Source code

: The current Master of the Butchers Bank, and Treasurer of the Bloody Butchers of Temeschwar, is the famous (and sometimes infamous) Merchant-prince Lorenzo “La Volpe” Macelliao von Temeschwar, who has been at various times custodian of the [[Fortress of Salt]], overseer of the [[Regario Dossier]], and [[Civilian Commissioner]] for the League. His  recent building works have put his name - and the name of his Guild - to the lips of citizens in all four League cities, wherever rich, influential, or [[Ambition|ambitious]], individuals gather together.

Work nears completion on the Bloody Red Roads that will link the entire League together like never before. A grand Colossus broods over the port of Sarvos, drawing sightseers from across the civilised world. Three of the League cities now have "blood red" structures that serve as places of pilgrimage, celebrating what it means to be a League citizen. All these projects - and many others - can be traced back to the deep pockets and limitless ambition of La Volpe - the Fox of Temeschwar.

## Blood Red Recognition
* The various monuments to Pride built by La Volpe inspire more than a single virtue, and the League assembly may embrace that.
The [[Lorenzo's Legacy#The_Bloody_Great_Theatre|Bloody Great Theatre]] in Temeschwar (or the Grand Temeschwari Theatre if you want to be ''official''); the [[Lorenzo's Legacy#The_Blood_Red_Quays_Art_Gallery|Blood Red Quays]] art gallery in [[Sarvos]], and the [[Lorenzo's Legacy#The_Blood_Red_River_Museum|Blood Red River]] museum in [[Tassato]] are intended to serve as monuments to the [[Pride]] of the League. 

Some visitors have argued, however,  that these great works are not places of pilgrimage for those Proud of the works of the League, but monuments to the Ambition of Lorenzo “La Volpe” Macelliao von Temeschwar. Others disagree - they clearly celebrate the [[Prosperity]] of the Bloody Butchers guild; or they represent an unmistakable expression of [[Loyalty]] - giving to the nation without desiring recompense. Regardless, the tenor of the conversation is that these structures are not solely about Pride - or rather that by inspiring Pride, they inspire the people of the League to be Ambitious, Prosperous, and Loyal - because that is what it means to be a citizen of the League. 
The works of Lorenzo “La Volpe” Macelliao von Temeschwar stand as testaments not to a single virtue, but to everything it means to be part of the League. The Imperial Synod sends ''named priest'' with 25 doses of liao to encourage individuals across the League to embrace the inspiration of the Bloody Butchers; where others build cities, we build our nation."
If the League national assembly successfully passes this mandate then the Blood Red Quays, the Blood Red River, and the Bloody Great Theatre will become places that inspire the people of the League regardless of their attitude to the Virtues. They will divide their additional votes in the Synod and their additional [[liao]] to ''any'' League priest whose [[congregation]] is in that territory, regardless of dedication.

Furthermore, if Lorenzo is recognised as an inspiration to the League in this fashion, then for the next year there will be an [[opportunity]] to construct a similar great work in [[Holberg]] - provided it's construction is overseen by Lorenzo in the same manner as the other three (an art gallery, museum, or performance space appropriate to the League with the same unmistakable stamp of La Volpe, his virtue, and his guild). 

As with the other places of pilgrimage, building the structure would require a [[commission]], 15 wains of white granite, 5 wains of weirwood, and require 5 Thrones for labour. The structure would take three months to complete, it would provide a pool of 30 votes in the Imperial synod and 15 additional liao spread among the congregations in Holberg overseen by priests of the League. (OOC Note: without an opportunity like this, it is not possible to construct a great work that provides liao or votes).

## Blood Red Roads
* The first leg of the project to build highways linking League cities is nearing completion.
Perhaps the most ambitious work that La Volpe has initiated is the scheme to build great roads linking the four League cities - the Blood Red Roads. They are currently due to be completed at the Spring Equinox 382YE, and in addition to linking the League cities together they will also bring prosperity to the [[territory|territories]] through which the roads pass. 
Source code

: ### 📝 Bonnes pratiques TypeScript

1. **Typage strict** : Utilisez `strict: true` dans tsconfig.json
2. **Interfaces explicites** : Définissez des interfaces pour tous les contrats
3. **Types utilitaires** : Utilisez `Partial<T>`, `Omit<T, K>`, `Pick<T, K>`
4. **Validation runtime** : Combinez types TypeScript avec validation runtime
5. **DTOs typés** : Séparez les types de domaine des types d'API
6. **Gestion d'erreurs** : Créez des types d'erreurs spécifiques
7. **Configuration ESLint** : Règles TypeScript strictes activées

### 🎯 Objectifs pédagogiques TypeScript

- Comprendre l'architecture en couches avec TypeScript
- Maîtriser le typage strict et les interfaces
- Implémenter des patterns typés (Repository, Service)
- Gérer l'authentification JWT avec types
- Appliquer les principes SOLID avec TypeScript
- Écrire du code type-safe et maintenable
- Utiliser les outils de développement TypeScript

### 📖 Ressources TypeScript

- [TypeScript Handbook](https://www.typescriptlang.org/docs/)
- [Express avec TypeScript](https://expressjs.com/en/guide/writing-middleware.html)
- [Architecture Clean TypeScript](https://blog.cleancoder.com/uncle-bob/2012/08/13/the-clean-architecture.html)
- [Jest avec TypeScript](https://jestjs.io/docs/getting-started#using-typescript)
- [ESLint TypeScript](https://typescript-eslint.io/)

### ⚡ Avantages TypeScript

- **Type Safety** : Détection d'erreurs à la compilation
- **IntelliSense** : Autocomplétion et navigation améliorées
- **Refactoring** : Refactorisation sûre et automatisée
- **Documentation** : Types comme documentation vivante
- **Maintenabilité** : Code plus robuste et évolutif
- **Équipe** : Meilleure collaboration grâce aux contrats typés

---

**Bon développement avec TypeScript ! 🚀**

* * *

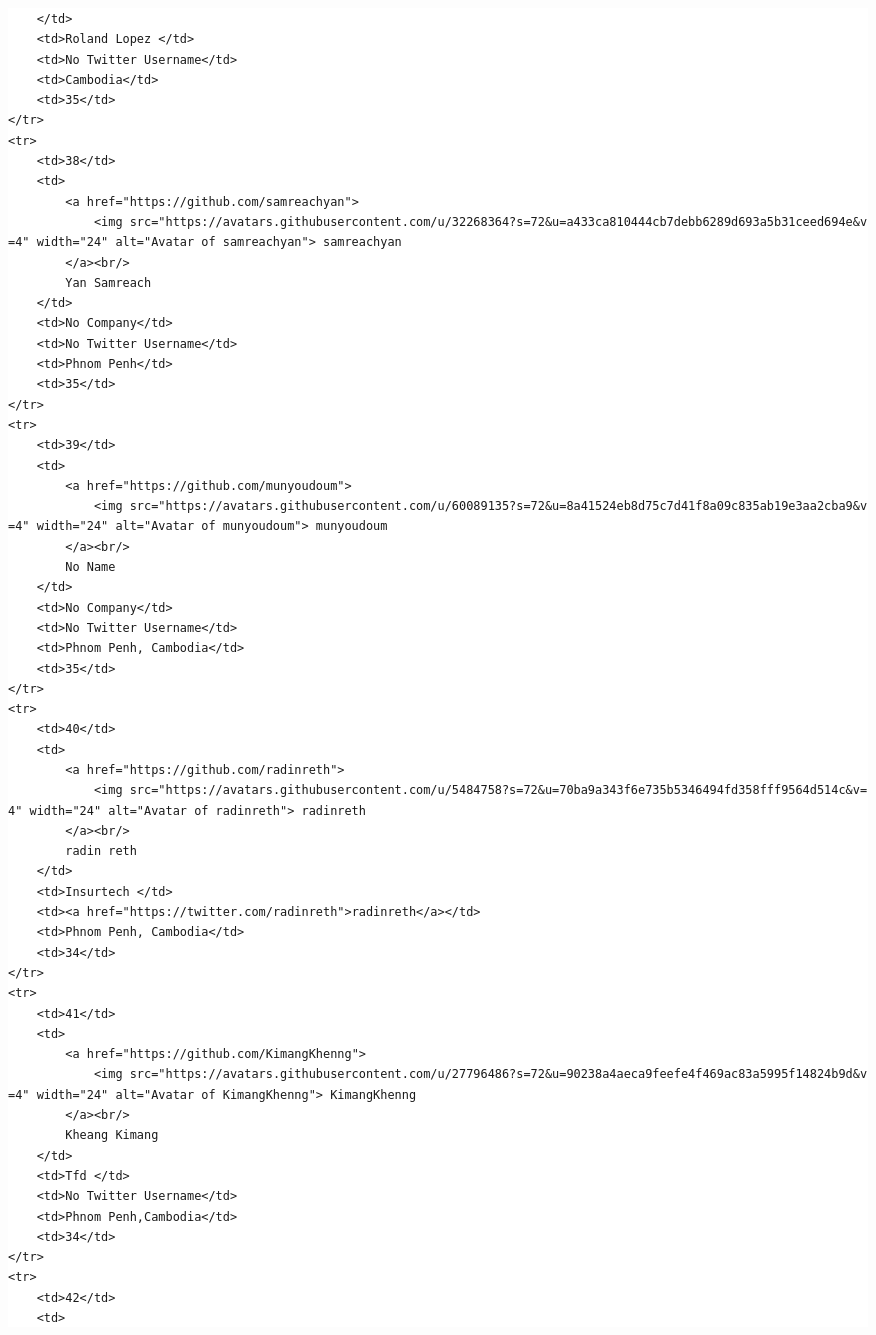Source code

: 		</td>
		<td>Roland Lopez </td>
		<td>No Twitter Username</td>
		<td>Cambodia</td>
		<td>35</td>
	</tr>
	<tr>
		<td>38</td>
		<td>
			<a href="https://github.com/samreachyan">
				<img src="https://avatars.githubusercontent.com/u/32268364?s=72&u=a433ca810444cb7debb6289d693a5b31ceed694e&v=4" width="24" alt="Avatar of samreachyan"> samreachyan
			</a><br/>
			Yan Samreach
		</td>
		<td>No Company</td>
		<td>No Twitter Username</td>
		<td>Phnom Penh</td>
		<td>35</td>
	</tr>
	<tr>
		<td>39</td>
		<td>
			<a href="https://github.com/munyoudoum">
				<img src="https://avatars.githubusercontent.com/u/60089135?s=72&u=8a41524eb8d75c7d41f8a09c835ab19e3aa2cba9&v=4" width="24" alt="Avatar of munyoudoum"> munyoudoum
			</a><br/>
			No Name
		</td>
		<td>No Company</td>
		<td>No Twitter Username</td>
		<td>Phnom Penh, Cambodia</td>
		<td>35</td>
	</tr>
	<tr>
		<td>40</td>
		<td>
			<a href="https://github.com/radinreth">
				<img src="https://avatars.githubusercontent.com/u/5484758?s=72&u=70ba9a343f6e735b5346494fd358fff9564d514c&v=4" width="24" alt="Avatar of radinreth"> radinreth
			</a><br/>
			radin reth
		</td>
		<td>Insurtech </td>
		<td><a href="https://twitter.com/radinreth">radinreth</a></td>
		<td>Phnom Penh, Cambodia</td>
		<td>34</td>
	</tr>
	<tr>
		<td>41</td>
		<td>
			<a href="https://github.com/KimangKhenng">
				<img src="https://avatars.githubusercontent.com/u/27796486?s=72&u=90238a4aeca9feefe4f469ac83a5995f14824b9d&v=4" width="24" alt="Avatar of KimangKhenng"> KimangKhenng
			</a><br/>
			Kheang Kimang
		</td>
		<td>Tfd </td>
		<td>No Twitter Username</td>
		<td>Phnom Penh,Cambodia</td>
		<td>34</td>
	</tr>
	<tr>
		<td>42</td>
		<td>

==

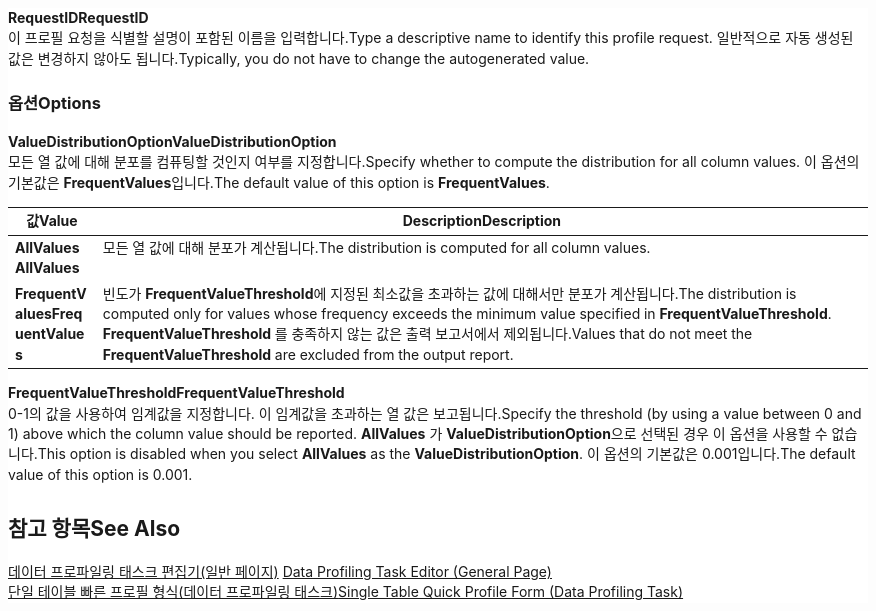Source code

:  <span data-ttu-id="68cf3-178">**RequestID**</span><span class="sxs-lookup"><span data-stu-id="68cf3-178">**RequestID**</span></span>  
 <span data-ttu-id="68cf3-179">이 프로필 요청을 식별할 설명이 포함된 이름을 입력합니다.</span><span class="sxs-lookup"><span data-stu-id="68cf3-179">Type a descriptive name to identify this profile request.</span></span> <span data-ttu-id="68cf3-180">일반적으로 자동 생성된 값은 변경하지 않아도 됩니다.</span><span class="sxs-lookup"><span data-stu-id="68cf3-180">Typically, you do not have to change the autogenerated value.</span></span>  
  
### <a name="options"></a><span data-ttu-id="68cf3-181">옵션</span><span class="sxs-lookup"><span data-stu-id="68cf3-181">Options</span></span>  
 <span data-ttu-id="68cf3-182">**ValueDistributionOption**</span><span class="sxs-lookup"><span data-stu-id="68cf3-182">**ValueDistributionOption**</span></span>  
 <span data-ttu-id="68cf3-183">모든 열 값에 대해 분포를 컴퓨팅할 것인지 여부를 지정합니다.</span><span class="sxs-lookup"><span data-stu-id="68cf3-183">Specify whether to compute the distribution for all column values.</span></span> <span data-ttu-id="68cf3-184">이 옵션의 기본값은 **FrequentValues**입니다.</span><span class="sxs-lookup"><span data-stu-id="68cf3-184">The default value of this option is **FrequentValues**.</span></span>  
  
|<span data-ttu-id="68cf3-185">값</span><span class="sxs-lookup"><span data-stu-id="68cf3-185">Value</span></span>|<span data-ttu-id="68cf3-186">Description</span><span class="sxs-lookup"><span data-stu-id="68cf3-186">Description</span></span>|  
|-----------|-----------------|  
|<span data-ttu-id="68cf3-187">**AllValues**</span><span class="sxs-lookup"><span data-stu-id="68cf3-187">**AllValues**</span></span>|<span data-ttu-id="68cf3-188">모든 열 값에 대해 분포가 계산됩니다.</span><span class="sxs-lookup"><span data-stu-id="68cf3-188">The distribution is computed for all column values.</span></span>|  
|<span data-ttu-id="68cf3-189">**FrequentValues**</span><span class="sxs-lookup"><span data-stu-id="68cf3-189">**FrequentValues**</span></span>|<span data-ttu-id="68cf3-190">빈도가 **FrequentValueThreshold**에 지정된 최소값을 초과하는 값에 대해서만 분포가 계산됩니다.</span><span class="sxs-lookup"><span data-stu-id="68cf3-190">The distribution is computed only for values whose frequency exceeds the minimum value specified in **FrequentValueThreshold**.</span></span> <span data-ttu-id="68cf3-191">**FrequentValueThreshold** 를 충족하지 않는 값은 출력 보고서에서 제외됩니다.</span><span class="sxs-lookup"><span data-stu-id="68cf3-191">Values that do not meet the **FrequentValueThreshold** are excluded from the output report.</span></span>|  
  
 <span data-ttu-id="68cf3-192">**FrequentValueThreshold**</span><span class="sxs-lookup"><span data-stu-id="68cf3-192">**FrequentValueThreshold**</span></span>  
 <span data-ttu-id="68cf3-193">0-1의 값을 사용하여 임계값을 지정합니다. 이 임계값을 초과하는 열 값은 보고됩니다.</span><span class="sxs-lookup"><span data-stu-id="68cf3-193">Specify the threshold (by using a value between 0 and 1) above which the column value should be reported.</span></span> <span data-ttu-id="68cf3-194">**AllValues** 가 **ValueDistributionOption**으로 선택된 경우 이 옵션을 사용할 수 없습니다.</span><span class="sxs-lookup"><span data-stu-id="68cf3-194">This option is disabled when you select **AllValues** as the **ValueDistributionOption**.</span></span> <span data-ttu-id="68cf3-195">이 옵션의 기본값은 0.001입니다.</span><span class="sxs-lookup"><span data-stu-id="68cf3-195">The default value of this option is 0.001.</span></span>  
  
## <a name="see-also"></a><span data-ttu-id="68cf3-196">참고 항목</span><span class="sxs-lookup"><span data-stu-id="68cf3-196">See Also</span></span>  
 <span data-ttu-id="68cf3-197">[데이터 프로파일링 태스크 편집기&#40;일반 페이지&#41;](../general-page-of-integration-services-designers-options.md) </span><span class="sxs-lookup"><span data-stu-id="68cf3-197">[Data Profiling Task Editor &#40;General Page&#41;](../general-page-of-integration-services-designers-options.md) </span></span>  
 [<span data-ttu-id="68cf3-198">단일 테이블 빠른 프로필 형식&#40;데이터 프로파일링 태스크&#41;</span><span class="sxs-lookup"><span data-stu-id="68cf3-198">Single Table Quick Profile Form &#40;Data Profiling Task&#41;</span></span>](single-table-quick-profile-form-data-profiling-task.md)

Exercise objective -> Go to the line with "Perhaps the most" in the entries above and repeat every line from there through the line with "Bonnes pratiques TypeScript", exactly and with no other text.

Exercise result ->
Perhaps the most ambitious work that La Volpe has initiated is the scheme to build great roads linking the four League cities - the Blood Red Roads. They are currently due to be completed at the Spring Equinox 382YE, and in addition to linking the League cities together they will also bring prosperity to the [[territory|territories]] through which the roads pass. 
Source code

: ### 📝 Bonnes pratiques TypeScript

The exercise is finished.